The proposed regulation of something toxic might cost your political contributors a bundle? Make sure the science isn't done - forbid any studies on the matter.

Facts? Who needs them? Ignore them as "defeatist." Or make sure they never get out. Or make sure they're never developed at all.

As I said, I've always been kind of fond of empiricism. I am living in the wrong century.

But Noah may be wrong regarding Bush and his crew.

Any organization with any power does such things. Vote Bush and this crew out? Kerry might do the same, or Ralph Nader, or Lyndon Larouche. To think otherwise is to be na?ve. The need of those in power to maintain their power trumps this empiricism business.

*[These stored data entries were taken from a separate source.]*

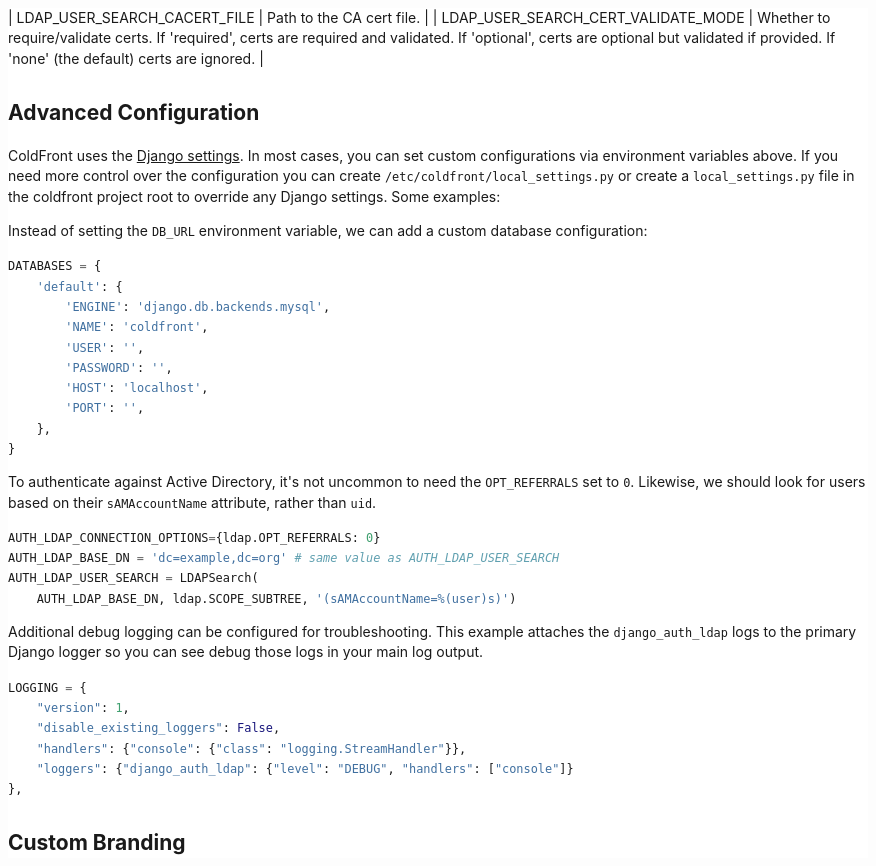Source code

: | LDAP_USER_SEARCH_CACERT_FILE  | Path to the CA cert file.             |
| LDAP_USER_SEARCH_CERT_VALIDATE_MODE | Whether to require/validate certs.  If 'required', certs are required and validated.  If 'optional', certs are optional but validated if provided.  If 'none' (the default) certs are ignored. |

## Advanced Configuration

ColdFront uses the [Django
settings](https://docs.djangoproject.com/en/3.1/topics/settings/). In most
cases, you can set custom configurations via environment variables above. If
you need more control over the configuration you can create `/etc/coldfront/local_settings.py` 
or create a `local_settings.py` file in the coldfront project root 
to override any Django settings. Some examples:

Instead of setting the `DB_URL` environment variable, we can add a custom database configuration:

```python
DATABASES = {
    'default': {
        'ENGINE': 'django.db.backends.mysql',
        'NAME': 'coldfront',
        'USER': '',
        'PASSWORD': '',
        'HOST': 'localhost',
        'PORT': '',
    },
}
```

To authenticate against Active Directory, it's not uncommon to need 
the `OPT_REFERRALS` set to `0`. Likewise, we should look for users based 
on their `sAMAccountName` attribute, rather than `uid`.

```python
AUTH_LDAP_CONNECTION_OPTIONS={ldap.OPT_REFERRALS: 0}
AUTH_LDAP_BASE_DN = 'dc=example,dc=org' # same value as AUTH_LDAP_USER_SEARCH
AUTH_LDAP_USER_SEARCH = LDAPSearch(
    AUTH_LDAP_BASE_DN, ldap.SCOPE_SUBTREE, '(sAMAccountName=%(user)s)')
```

Additional debug logging can be configured for troubleshooting. This example
attaches the `django_auth_ldap` logs to the primary Django logger so you 
can see debug those logs in your main log output.

```python
LOGGING = {
    "version": 1,
    "disable_existing_loggers": False,
    "handlers": {"console": {"class": "logging.StreamHandler"}},
    "loggers": {"django_auth_ldap": {"level": "DEBUG", "handlers": ["console"]}
},
```

## Custom Branding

Posted by Alan at 21:15 PST | Post Comment | Permalink
Updated: Tuesday, 16 March 2004 21:26 PST home


Topic: The Economy

Economic Theory - Our Leader Explains What Is Happening

Note that George Bush said this in Washington, on February 19, 2004 - and Jacob Weisberg is forever finding more.

"Recession means that people's incomes, at the employer level, are going down, basically, relative to costs, people are getting laid off."

A textual analysis? Employers (people at the employer level) are seeing their incomes decline. They're making less money. Or their money doesn't go as far as it used to go - their income is declining relative to the costs of what they want. Employers have a diminished ability to buy the things they like to buy. Big cars? Jeweled watches? Whatever.

That is to say, basically, all sorts of stuff just costs relatively more for these people who employ others. Bummer. It's a real shame. Thus employers lay off workers. Who knows why? Apparently they think that laying of a few more people might help.

And this then is how you define a recession.

Implied here is the idea that if employers just made more money, and the cost of goodies remained constant, then these employers might not lay off so many people.

Thus it would seem the way to end a recession is to make sure employers make more money. Those at the top need to have more money. For some reason not given here it seems that might make them stop laying off people.

Of course Bush here could mean something else entirely. It's hard to tell.